WORK ORDER:
The whole listing needs retyping exactly; keep the pictures out of it.

SUPPLIED INFORMATION:
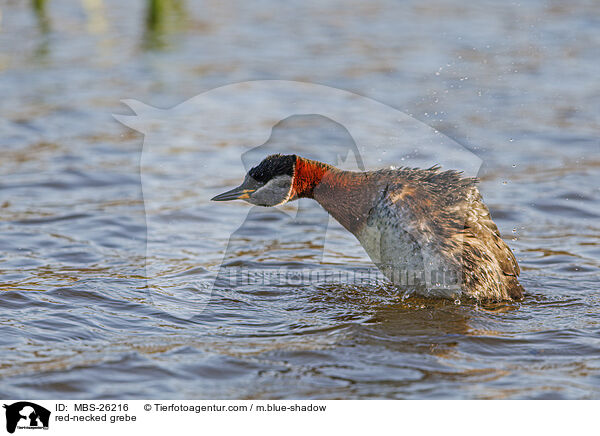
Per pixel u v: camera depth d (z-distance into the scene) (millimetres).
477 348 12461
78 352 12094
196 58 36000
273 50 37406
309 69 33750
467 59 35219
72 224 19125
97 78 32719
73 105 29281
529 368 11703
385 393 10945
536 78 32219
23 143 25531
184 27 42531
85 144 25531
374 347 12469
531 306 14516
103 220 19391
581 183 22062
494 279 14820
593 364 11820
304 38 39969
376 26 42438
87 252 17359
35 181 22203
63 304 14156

COMPLETED EXERCISE:
Per pixel u v: camera depth d (z-distance into the scene) (millimetres).
477 348 12461
78 352 12094
196 58 36000
273 50 37406
309 69 33750
467 59 35219
72 224 19125
97 78 32719
73 105 29281
529 368 11703
385 393 10945
536 78 32219
23 143 25531
184 27 42531
85 144 25531
374 347 12469
531 306 14516
103 220 19391
581 183 22062
494 279 14820
593 364 11820
304 38 39969
376 26 42438
87 252 17359
35 181 22203
63 304 14156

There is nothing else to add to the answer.